Well, counterion effects are due to the relative affinities of small ones like lithium versus larger ones like cesium for different anions. And those affinity differences come down to the behavior of the outermost electrons in each . . .and we're back into the quantum world. Or you could start from the fact that there are defined energy levels and such a thing as outermost electrons. . .
Permalink to Comment8. Timothy on February 6, 2006 10:34 AM writes...
Man, I remember that course - sitting there doing integrals for particle-in-a-box problems until midnight, and when I tried to go to sleep my brain was still integrating by parts. Couldn't turn it off.
I had this same nightmare when I took a class on Taxation & Inequality theory.

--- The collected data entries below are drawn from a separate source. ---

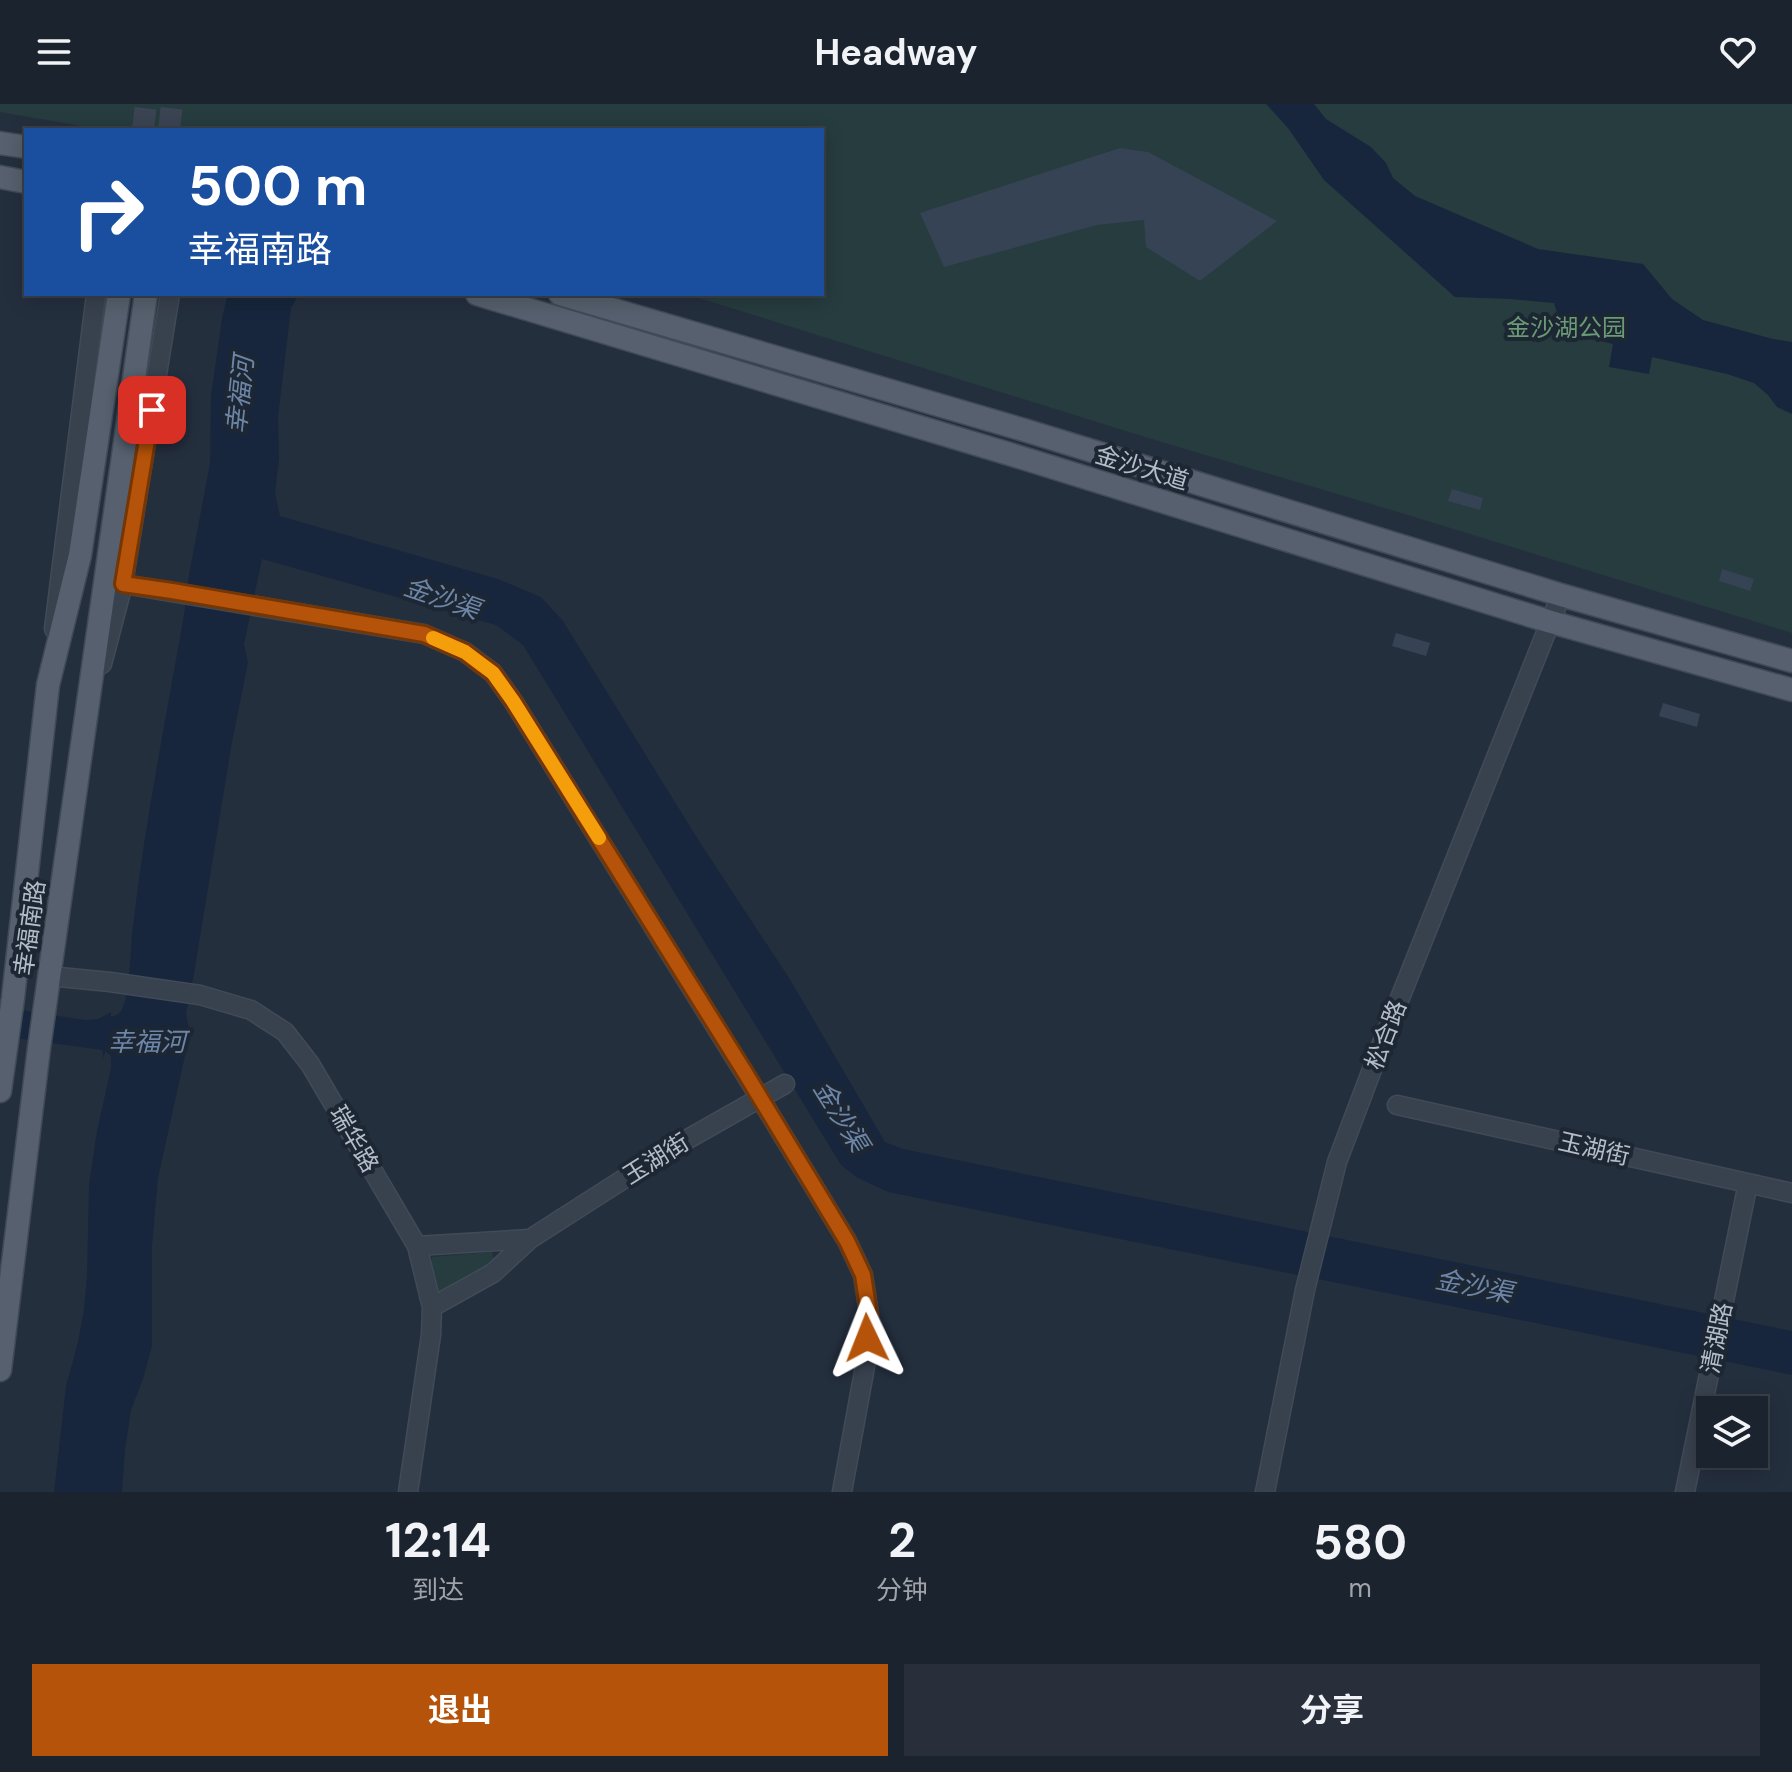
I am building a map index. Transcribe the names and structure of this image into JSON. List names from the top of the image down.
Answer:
{
  "streets": {
    "main road": ["金沙大道", "幸福南路"],
    "street": [
      "松合路",
      "瑞华路",
      "玉湖街",
      "清湖路"
    ]
  },
  "crossings": [
    ["金沙大道", "松合路"],
    ["幸福南路", "瑞华路"],
    ["瑞华路", "玉湖街"],
    ["玉湖街", "清湖路"]
  ],
  "water": ["幸福河", "金沙渠"],
  "parks": ["金沙湖公园"],
  "page": {
    "header": "Headway",
    "turn": ["500 m", "幸福南路"],
    "eta": [
      "12:14",
      "到达",
      "2",
      "分钟",
      "580",
      "m"
    ],
    "buttons": ["退出", "分享"]
  }
}
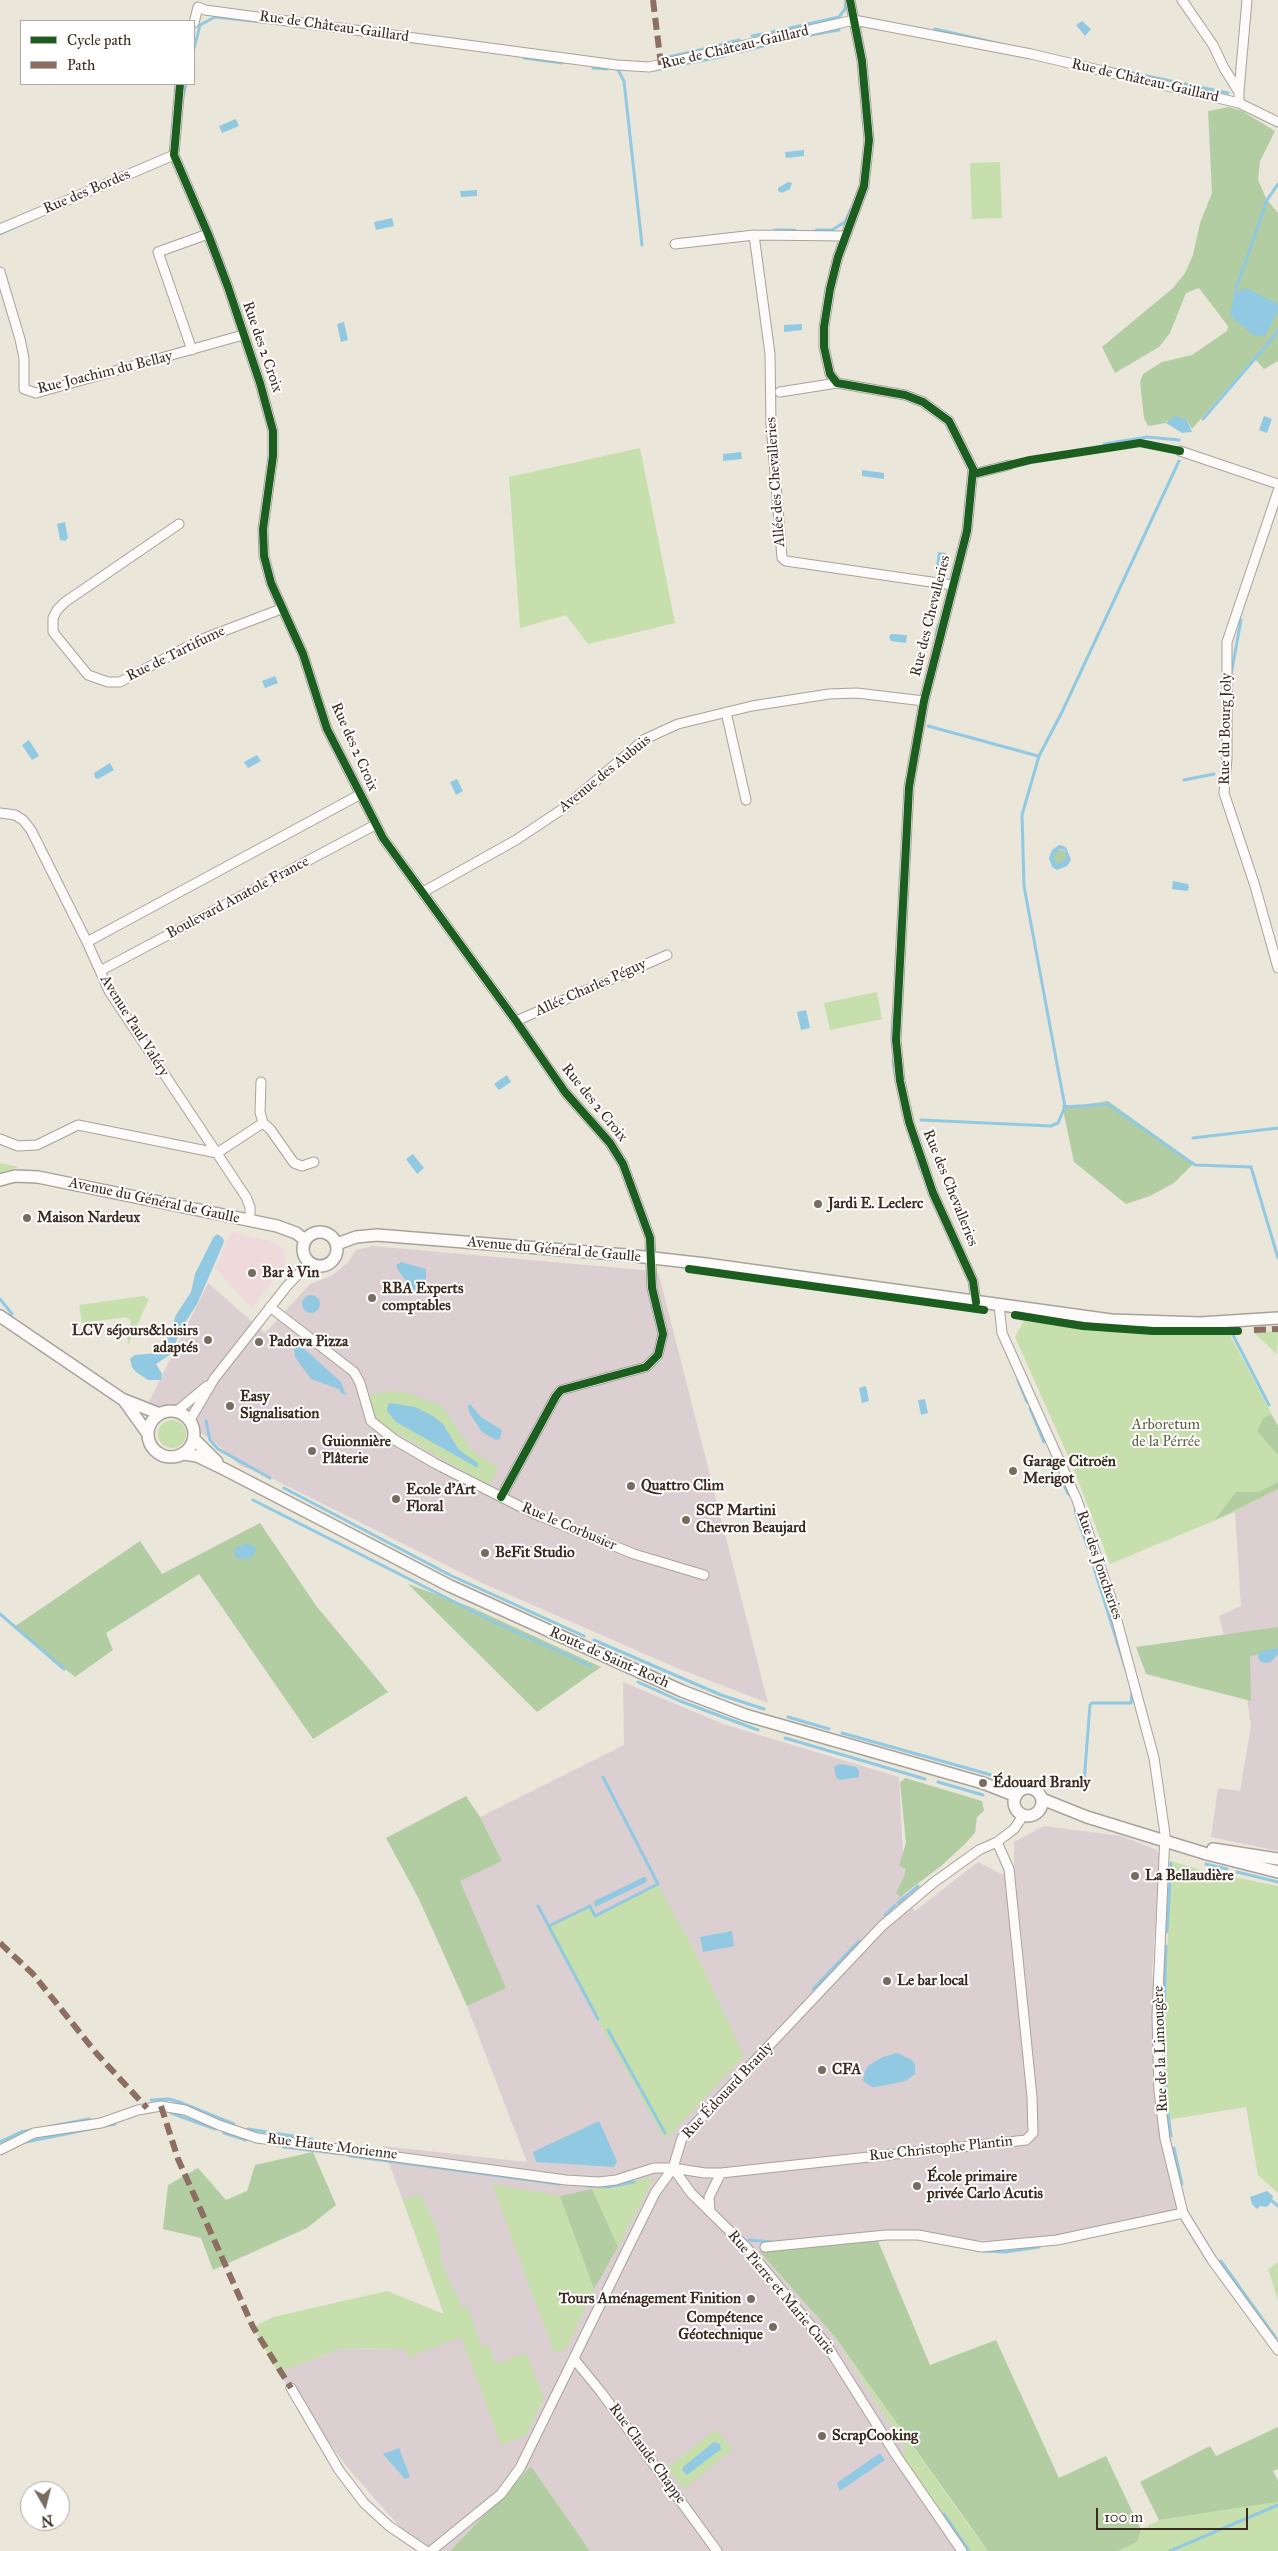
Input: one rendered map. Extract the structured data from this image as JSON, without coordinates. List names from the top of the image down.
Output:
{
  "streets": {
    "street": [
      "Rue de Château-Gaillard",
      "Rue des Bordes",
      "Rue des 2 Croix",
      "Rue Joachim du Bellay",
      "Allée des Chevalleries",
      "Rue des Chevalleries",
      "Rue de Tartifume",
      "Rue du Bourg Joly",
      "Avenue des Aubuis",
      "Boulevard Anatole France",
      "Allée Charles Péguy",
      "Avenue Paul Valéry",
      "Avenue du Général de Gaulle",
      "Rue le Corbusier",
      "Rue des Joncheries",
      "Route de Saint-Roch",
      "Rue de la Limougère",
      "Rue Édouard Branly",
      "Rue Haute Morienne",
      "Rue Christophe Plantin",
      "Rue Pierre et Marie Curie",
      "Rue Claude Chappe"
    ]
  },
  "crossings": [
    ["Rue des Bordes", "Rue des 2 Croix"],
    ["Rue des 2 Croix", "Rue Joachim du Bellay"],
    ["Rue des 2 Croix", "Rue de Tartifume"],
    ["Rue des 2 Croix", "Avenue des Aubuis"],
    ["Rue des 2 Croix", "Boulevard Anatole France"],
    ["Rue des 2 Croix", "Allée Charles Péguy"],
    ["Rue des 2 Croix", "Avenue du Général de Gaulle"],
    ["Rue des 2 Croix", "Rue le Corbusier"],
    ["Allée des Chevalleries", "Rue des Chevalleries"],
    ["Rue des Chevalleries", "Avenue des Aubuis"],
    ["Rue des Chevalleries", "Avenue du Général de Gaulle"],
    ["Boulevard Anatole France", "Avenue Paul Valéry"],
    ["Avenue Paul Valéry", "Avenue du Général de Gaulle"],
    ["Avenue du Général de Gaulle", "Rue des Joncheries"],
    ["Rue des Joncheries", "Rue de la Limougère"],
    ["Route de Saint-Roch", "Rue Édouard Branly"],
    ["Rue Édouard Branly", "Rue Haute Morienne"],
    ["Rue Édouard Branly", "Rue Christophe Plantin"],
    ["Rue Édouard Branly", "Rue Pierre et Marie Curie"],
    ["Rue Édouard Branly", "Rue Claude Chappe"],
    ["Rue Haute Morienne", "Rue Christophe Plantin"],
    ["Rue Haute Morienne", "Rue Pierre et Marie Curie"],
    ["Rue Christophe Plantin", "Rue Pierre et Marie Curie"]
  ],
  "parks": ["Arboretum de la Pérrée"],
  "places": [
    "Jardi E. Leclerc",
    "Maison Nardeux",
    "Bar à Vin",
    "RBA Experts comptables",
    "LCV séjours&loisirs adaptés",
    "Padova Pizza",
    "Easy Signalisation",
    "Guionnière Plâterie",
    "Garage Citroën Merigot",
    "Quattro Clim",
    "Ecole d'Art Floral",
    "SCP Martini Chevron Beaujard",
    "BeFit Studio",
    "Édouard Branly",
    "La Bellaudière",
    "Le bar local",
    "CFA",
    "École primaire privée Carlo Acutis",
    "Tours Aménagement Finition",
    "Compétence Géotechnique",
    "ScrapCooking"
  ],
  "legend": ["Cycle path", "Path"],
  "scale_bar": "100 m",
  "north": "bottom"
}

The text book started with, "This text is designed for use at all levels of economic instruction, students will only need to be able to integrate by parts..."
Permalink to Comment9. tom bartlett on February 6, 2006 11:23 AM writes...
"What does quantum mechanics have to do with counterion effects? The other stuff, I get."
Check out Ian Fleming's Frontier MO book.
Permalink to Comment10. LNT on February 6, 2006 8:52 PM writes...
Derek, you have to "send a sample down" for LCMS? You guys don't have walk-on LCMSs? In spite of the fact that I love being in "big Pharma" (for the past 6 months), it bugs me to no end that we actually had far better analytical capabilities at the small biotech where I started. When will "walk-on PREParative HPLC-MS" make it into big pharma? At the small biotech, all the medicinal chemists routinely purified thier own samples by preparative HPLC-MS. Most of my new "big Pharma" collegues have never even heard of such a thing. Even more sadly, most chemists that have been there for more than 10 years don't even know how to use the analytical LCMS. It's a sad state of affairs....
Permalink to Comment11. Derek Lowe on February 6, 2006 8:57 PM writes...
Oh, we have walk-up instruments, but this one is a tricky thing to see. The standard conditions on the open instrument don't do a very good job on it, so I let the folks downstairs take a crack at it, to their delight.
Permalink to Comment12. HighlyReactive on February 6, 2006 11:04 PM writes...
What's so scary about integration by parts?
Permalink to Comment13. Derek Lowe on February 7, 2006 8:53 AM writes...
The only thing scary about it for me was when my brain wouldn't stop doing it that evening. . .
Permalink to Comment14. The Novice Chemist on February 7, 2006 1:58 PM writes...
Tom Bartlett:
Fleming's book is great! Thanks for pointing it out!